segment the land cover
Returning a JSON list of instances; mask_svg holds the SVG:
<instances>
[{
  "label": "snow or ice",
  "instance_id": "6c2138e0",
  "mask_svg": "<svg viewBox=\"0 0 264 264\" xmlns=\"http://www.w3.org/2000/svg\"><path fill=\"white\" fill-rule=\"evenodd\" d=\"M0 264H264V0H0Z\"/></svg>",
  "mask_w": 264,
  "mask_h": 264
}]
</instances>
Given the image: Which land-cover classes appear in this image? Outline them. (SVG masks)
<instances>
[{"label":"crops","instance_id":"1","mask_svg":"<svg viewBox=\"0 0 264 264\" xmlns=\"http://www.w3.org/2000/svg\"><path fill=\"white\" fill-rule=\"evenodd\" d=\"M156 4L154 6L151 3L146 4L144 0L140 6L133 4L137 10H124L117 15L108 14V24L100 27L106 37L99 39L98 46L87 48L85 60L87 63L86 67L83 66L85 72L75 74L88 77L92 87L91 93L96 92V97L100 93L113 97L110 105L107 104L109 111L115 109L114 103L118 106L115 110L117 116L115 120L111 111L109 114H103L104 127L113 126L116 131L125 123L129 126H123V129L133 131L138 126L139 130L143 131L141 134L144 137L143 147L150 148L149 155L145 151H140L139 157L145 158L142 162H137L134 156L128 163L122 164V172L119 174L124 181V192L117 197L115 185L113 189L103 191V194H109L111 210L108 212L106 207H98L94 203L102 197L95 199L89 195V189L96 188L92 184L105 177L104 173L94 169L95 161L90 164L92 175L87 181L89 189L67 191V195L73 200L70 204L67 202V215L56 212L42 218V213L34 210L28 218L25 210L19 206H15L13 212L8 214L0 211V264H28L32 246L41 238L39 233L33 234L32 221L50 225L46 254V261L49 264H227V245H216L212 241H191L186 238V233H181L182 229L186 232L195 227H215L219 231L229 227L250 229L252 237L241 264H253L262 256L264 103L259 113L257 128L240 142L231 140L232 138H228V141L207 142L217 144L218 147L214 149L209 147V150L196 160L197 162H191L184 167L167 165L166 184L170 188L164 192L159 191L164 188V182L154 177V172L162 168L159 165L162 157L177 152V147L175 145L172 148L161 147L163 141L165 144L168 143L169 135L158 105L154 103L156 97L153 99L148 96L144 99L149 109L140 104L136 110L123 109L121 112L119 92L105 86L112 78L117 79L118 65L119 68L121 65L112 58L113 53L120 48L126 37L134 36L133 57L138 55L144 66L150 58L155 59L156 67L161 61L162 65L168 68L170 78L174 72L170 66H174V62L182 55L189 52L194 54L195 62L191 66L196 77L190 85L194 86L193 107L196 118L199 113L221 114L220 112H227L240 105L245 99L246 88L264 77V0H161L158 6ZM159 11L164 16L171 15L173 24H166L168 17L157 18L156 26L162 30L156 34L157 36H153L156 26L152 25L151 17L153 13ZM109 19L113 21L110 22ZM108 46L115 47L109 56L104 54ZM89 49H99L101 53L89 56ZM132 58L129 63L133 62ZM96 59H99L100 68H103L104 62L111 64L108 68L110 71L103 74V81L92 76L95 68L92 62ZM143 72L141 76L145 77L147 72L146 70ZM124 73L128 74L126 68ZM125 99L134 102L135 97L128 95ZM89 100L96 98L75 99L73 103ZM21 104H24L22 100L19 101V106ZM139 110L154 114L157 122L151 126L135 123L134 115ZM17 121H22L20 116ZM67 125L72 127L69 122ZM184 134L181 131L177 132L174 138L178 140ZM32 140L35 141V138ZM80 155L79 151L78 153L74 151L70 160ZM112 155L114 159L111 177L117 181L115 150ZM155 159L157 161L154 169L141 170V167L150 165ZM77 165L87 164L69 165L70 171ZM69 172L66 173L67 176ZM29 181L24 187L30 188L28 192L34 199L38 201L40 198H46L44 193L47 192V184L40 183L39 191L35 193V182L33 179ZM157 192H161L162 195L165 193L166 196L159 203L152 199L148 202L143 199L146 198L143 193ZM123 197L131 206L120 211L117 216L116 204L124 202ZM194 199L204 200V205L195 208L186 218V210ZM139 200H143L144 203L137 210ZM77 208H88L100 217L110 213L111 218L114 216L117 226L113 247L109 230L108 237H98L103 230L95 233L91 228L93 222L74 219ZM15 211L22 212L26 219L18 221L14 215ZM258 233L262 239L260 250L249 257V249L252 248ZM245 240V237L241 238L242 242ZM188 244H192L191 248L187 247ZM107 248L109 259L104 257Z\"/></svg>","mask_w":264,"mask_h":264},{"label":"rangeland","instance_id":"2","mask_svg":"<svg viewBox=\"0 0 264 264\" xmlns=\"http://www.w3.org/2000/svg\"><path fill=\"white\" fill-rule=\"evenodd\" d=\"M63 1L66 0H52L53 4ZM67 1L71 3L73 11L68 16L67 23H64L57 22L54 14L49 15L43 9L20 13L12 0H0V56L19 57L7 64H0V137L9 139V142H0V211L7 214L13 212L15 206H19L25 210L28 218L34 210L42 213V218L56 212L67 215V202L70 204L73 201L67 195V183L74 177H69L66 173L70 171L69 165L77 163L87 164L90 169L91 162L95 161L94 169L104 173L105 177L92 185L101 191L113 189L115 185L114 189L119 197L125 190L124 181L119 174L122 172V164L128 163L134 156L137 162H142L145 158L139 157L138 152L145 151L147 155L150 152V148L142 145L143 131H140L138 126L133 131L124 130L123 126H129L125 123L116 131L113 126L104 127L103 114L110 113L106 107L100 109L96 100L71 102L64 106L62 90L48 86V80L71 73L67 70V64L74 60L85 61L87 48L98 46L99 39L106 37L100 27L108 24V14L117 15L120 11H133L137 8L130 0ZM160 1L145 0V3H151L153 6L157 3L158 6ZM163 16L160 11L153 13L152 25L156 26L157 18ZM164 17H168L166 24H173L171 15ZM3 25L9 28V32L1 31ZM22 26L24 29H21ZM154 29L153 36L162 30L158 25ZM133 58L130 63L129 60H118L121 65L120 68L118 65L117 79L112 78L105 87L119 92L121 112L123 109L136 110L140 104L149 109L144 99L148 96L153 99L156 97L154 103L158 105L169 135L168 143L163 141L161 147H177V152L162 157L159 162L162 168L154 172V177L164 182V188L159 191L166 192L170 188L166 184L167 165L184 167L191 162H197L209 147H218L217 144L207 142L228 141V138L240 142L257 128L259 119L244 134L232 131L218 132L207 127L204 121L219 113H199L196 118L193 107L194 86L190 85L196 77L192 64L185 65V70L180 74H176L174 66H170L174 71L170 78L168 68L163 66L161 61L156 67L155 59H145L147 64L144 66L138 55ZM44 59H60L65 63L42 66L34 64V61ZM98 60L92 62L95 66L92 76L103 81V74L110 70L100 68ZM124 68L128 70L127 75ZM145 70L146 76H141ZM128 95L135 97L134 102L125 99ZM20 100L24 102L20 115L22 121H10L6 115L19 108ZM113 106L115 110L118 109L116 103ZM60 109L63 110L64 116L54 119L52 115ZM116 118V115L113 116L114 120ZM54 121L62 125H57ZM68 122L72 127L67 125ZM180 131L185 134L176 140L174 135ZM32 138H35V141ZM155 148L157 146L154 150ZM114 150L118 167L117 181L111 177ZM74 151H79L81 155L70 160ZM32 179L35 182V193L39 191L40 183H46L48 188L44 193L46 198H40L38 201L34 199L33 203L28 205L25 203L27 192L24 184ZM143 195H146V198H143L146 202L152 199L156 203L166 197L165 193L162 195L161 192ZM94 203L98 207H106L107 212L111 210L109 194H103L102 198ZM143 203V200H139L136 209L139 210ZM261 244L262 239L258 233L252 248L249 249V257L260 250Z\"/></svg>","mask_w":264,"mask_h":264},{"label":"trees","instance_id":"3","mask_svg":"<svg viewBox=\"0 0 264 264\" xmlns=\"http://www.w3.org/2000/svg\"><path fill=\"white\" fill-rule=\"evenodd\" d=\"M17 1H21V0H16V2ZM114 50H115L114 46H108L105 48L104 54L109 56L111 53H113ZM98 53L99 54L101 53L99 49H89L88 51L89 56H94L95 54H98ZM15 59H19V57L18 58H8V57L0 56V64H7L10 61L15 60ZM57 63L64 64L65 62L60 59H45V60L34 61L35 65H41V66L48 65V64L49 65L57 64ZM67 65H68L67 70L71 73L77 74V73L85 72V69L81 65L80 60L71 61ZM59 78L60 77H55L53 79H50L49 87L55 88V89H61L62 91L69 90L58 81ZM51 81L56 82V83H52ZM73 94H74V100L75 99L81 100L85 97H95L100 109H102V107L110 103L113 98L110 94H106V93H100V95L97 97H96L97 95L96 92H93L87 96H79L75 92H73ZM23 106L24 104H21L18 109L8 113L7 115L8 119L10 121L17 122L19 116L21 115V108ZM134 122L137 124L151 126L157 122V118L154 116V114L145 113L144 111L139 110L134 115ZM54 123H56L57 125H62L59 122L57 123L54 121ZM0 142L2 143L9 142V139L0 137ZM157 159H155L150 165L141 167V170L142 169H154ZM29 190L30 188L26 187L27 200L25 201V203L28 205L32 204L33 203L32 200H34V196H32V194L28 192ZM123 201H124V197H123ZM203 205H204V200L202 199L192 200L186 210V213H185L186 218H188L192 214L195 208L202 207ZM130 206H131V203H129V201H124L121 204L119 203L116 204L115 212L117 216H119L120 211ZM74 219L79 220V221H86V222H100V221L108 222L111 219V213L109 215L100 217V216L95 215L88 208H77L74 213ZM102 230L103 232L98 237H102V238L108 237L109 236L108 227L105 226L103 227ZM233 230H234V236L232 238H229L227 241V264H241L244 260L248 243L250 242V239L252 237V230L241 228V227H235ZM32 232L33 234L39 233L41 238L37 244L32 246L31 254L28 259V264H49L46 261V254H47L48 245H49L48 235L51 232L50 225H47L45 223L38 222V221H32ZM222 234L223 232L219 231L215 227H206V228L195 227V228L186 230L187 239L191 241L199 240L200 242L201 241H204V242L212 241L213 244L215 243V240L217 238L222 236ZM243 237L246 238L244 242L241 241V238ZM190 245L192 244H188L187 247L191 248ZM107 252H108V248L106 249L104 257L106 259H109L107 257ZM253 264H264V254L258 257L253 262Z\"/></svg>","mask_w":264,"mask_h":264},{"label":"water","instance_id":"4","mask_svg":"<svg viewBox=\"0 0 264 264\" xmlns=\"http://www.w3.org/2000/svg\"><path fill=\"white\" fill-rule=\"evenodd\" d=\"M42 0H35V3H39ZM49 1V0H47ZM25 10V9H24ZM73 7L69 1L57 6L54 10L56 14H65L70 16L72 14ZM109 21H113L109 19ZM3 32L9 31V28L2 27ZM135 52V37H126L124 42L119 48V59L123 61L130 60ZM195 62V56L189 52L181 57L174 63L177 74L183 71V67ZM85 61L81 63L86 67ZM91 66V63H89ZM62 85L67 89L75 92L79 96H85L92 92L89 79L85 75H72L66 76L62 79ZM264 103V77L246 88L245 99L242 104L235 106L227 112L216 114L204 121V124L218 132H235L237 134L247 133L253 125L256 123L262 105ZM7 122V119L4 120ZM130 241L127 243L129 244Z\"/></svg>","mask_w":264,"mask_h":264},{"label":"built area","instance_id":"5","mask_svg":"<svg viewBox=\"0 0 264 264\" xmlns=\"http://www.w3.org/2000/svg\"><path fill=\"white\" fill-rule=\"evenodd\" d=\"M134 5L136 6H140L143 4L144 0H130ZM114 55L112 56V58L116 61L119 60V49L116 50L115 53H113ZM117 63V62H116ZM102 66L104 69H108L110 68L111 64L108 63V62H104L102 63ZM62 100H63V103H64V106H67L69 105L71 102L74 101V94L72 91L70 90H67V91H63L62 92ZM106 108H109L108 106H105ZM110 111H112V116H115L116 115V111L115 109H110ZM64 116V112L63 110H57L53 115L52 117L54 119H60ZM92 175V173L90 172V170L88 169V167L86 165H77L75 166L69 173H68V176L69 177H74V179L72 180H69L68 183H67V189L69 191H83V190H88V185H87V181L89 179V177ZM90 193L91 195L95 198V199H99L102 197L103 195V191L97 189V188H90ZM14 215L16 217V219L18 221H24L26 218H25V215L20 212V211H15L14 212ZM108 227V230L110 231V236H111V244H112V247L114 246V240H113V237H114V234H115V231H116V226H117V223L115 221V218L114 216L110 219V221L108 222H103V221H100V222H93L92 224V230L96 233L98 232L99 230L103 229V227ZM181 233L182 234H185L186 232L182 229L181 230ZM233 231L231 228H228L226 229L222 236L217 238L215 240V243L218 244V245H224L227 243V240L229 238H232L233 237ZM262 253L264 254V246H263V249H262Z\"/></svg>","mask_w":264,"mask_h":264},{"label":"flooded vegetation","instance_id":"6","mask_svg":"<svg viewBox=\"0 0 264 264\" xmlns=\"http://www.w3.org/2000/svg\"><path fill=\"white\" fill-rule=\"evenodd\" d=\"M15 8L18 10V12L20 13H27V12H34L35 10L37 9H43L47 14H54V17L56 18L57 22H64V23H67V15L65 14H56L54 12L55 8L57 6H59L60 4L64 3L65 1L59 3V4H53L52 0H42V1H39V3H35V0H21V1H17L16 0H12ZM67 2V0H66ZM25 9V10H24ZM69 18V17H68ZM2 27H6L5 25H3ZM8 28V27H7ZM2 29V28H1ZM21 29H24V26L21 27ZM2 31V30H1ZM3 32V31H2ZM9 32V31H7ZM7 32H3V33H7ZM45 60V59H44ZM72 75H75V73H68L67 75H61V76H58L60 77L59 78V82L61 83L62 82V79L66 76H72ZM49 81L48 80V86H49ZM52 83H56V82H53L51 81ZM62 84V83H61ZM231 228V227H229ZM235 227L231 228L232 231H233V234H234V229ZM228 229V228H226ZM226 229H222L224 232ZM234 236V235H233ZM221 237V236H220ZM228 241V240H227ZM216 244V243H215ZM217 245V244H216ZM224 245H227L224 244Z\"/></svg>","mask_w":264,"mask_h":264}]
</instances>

__________________________________________________

**Goal:** Report every line above that contains the word "cover", copying each such line in full.

**Right answer:**
segment the land cover
Given the image: Which land-cover classes appear in this image? Outline them. (SVG masks)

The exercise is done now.